RMOL. Sebagian rakyat Indonesia masih terpukau dengan label asing yang disematkan pada sosok Sri Mulyani. Sri Mulyani dinilai hebat hanya karena menjabat Managing Direktur Bank Dunia dan pernah menjabat di International Monetary Fund. Sama hebatnya dianggap, pada waktu lalu, ketika ada orang yang bekerja atau menjabat di Lehman Brothers Holdings Inc.
"Padahal kan kita tahu, mereka itulah yang menghancurkan ekonomi di Amerika dan di Eropa. Lehman Brothers itu ternyata pencuri, makanya hancur setelah 150-an tahun eksis. Jadi orang-orang seperti Sri Mulyani ini adalah orang-orang masa lalu yang mencerminkan kegagalan kapitalisme global, gito lah," kata pengamat ekonomi politik Syahganda Nainggolan kepada Rakyat Merdeka Online kemarin petang.
Soal keintegritasan Sri Mulyani yang selama ini dibesar-besarkan oleh pendukungnya, Syahganda mafhum. Karena menurut Syahganda, jargon neoliberalisme itu adalah good government. Karena itu, mereka akan mengklaim sebagai orang yang paling transparan, paling akuntabel.
"Sedangkan faktanya kan kita tahu, neolib itu lah yang paling rakus dan menghancurkan ekonomi di Amerika, Yunani, Italia, dan hampir semua negara Barat sekarang ini," katanya lagi.
Makanya, orang-orang seperti Sri Mulyani ini adalah tipikal masa lalu yang harus ditinggalkan, karena sudah jelas menghancurkan ekonomi negara. Ke depan, masih kata Syahganda, Indonesia harus memiliki cara pandang baru dengan mencontoh para pemimpin-pemimpin negara besar yang berhasil keluar dari jeratan neolib tersebut.
"Jadi Indonesia ini kalau mau selamat, harus bisa mencontoh perjalanan Brazilia dengan Lula dan sekarang Dilma (Rousseff) yang saat ini jadi presiden. Kita harus mencontoh Ahmadinejad, mencontoh Turki ada Erdogan, mencontoh keberhasilan Morales dan Chavez. Jadi kita harus keluar (dari pakem neolib). Kalau tidak, kita akan mengikuti kehancuran negara Barat sekarang," tegasnya.
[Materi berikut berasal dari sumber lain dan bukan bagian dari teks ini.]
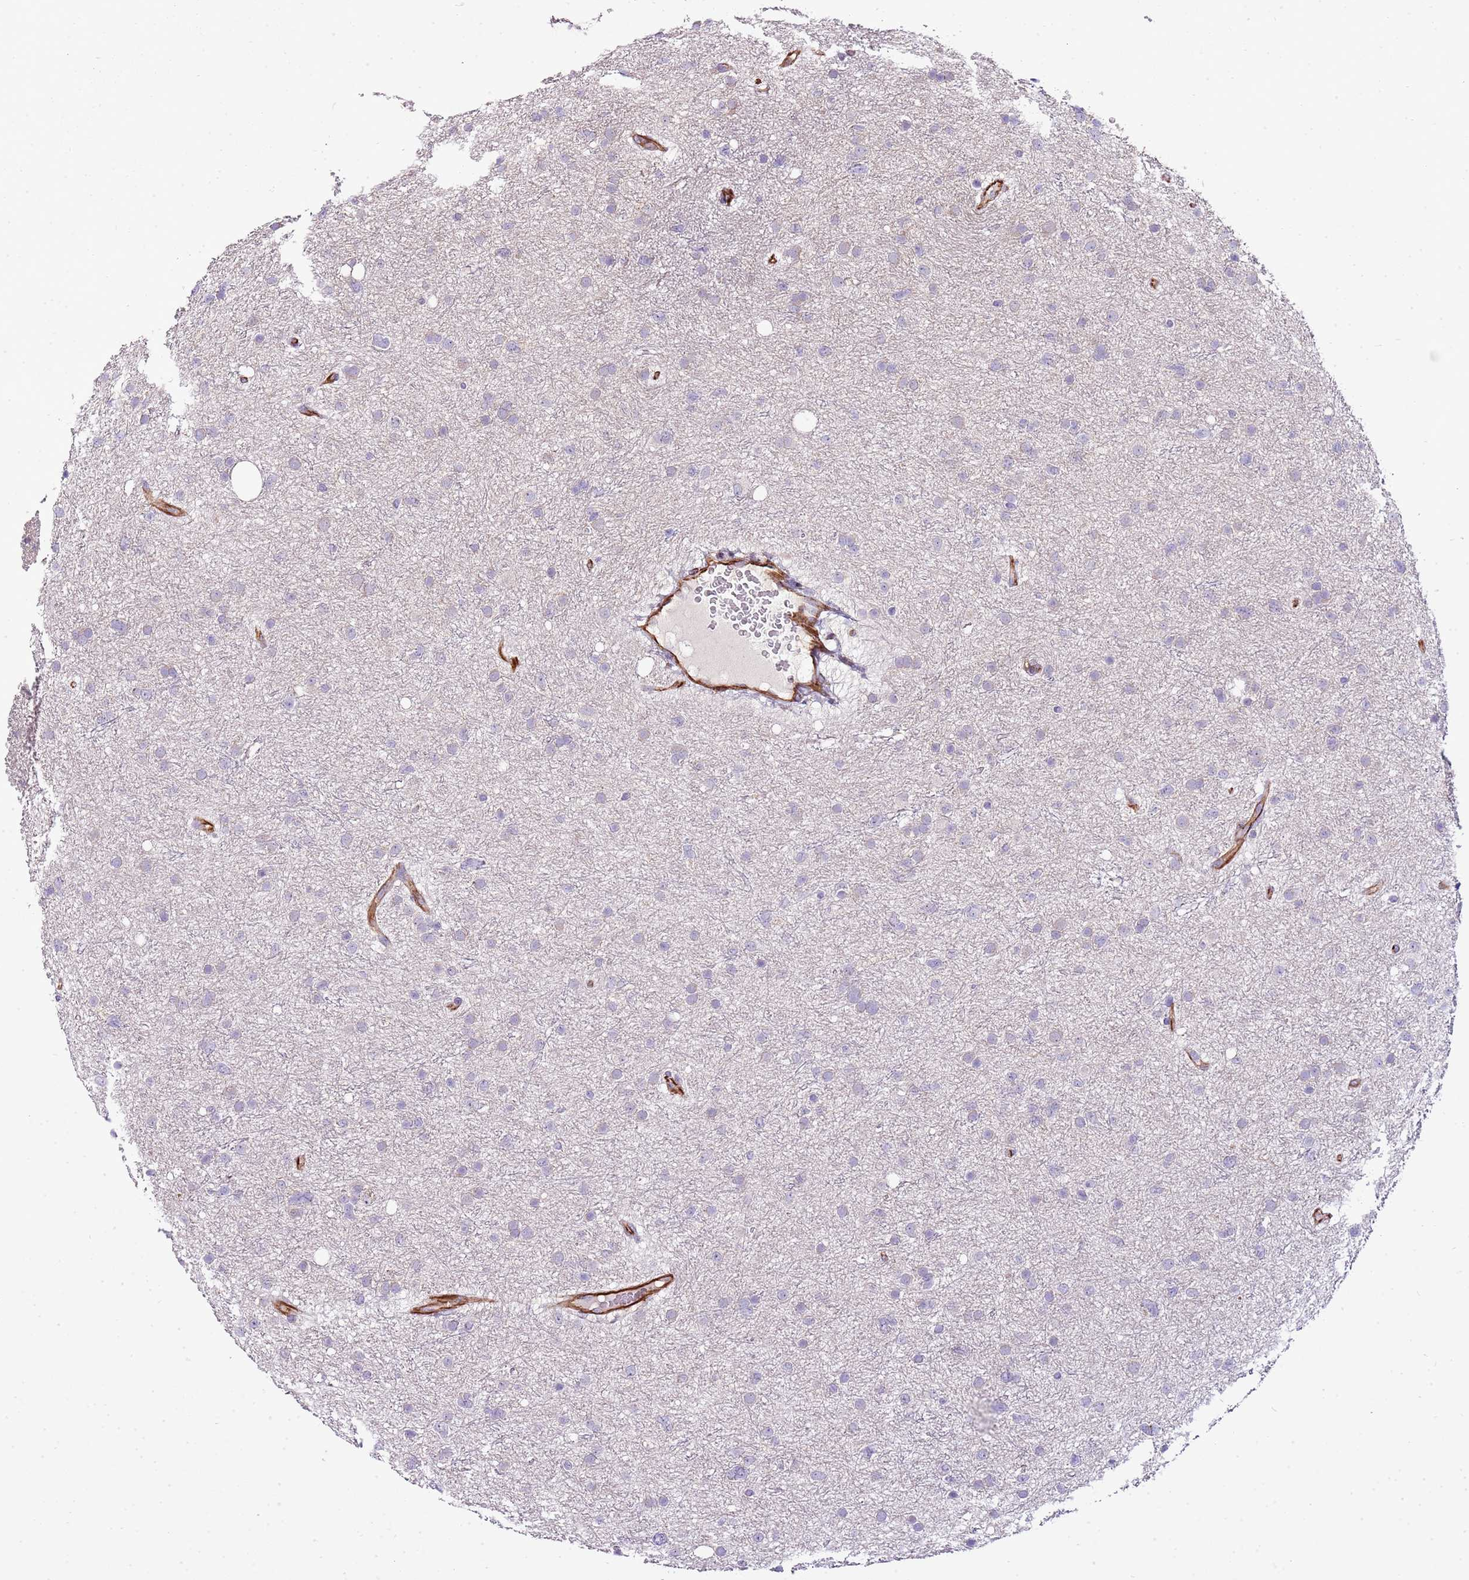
{"staining": {"intensity": "negative", "quantity": "none", "location": "none"}, "tissue": "glioma", "cell_type": "Tumor cells", "image_type": "cancer", "snomed": [{"axis": "morphology", "description": "Glioma, malignant, Low grade"}, {"axis": "topography", "description": "Cerebral cortex"}], "caption": "Immunohistochemistry (IHC) of malignant glioma (low-grade) reveals no expression in tumor cells. (Immunohistochemistry, brightfield microscopy, high magnification).", "gene": "ZNF786", "patient": {"sex": "female", "age": 39}}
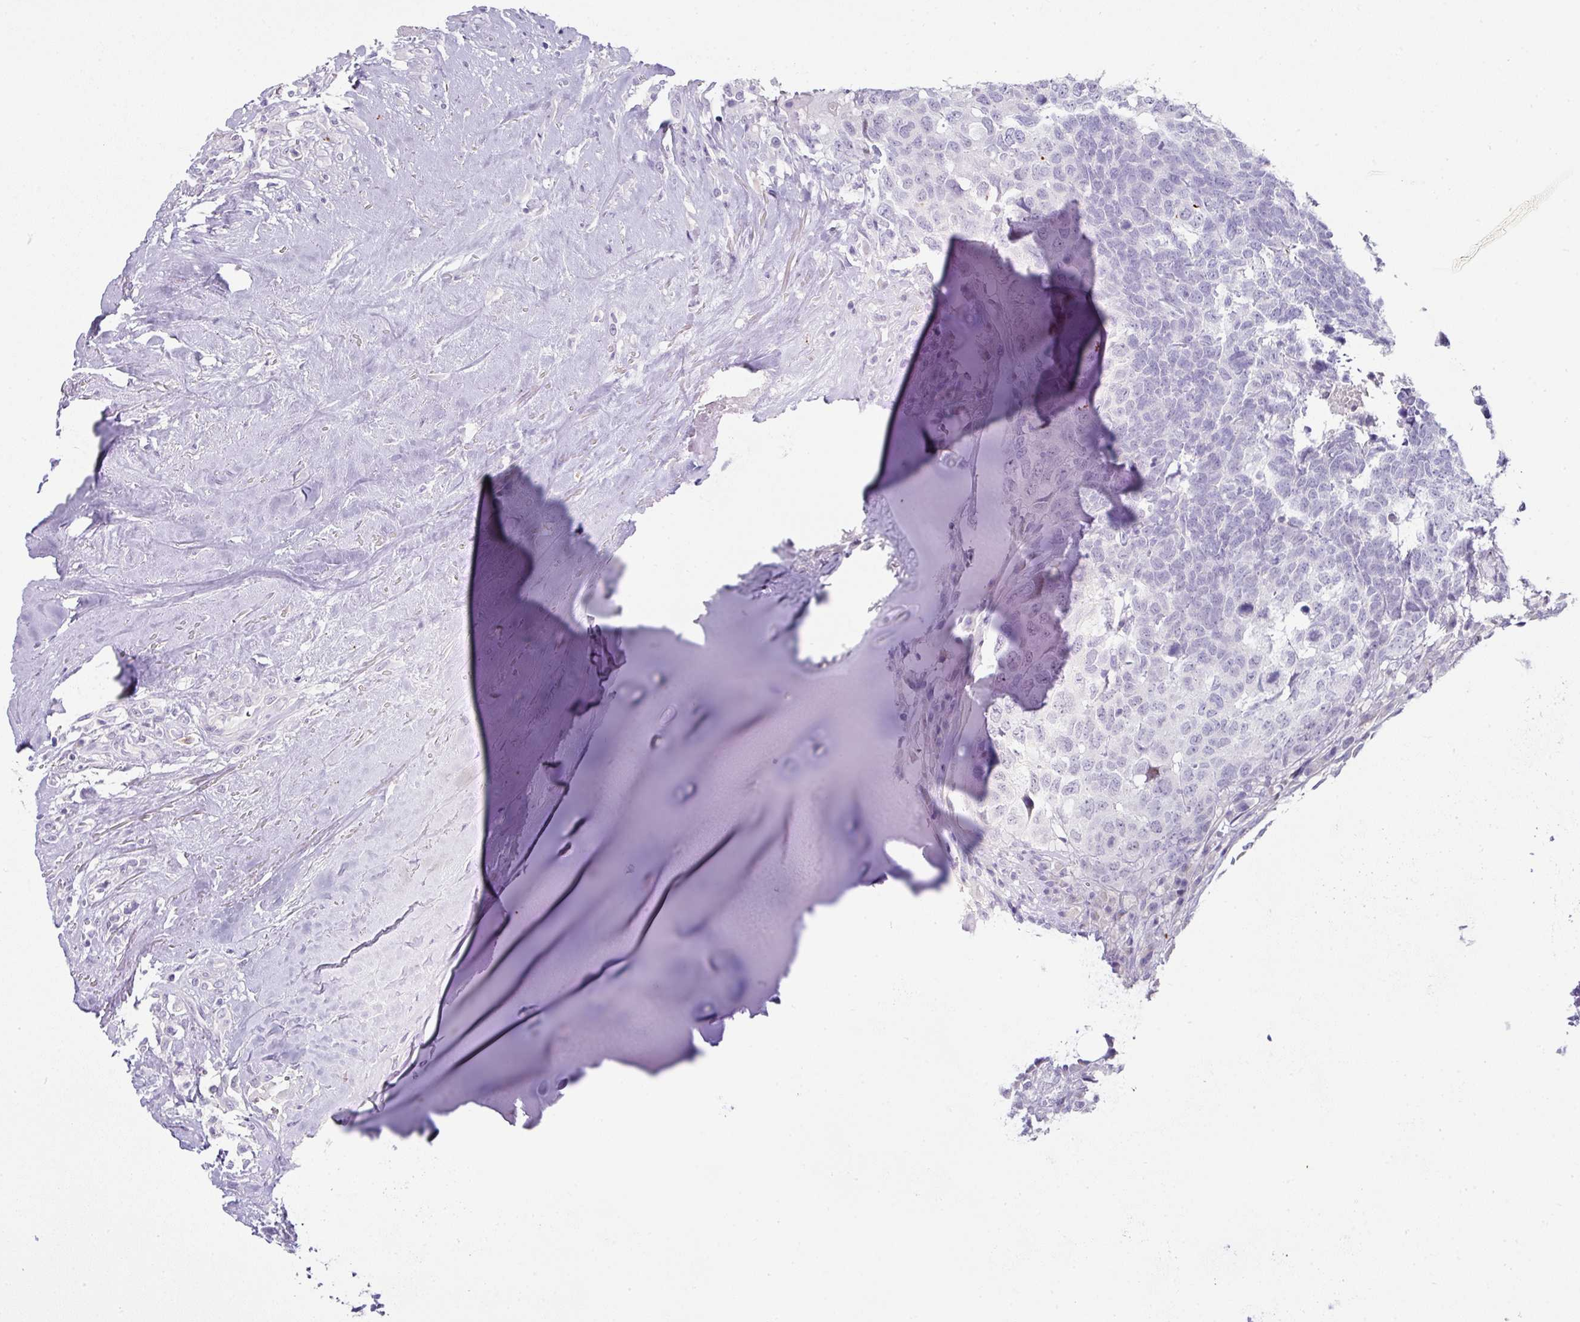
{"staining": {"intensity": "negative", "quantity": "none", "location": "none"}, "tissue": "head and neck cancer", "cell_type": "Tumor cells", "image_type": "cancer", "snomed": [{"axis": "morphology", "description": "Squamous cell carcinoma, NOS"}, {"axis": "topography", "description": "Head-Neck"}], "caption": "IHC micrograph of head and neck cancer stained for a protein (brown), which demonstrates no positivity in tumor cells.", "gene": "OR52N1", "patient": {"sex": "male", "age": 66}}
Selain itu Syahganda menambahkan, China dan India juga layak untuk dicontoh. Di dua negara besar itu market tidak dibiarkan sebebas-bebasnya, tapi tetap dikendalikan. Begitu juga dengan kebebasan demokrasi, harus dilihat dari kepentingan negara bangsa. Karena, kata Syahfanda,
free market democracy yang dianut para neolib hanya memuja kebebasan, tapi tidak menjamin kesejahteraan.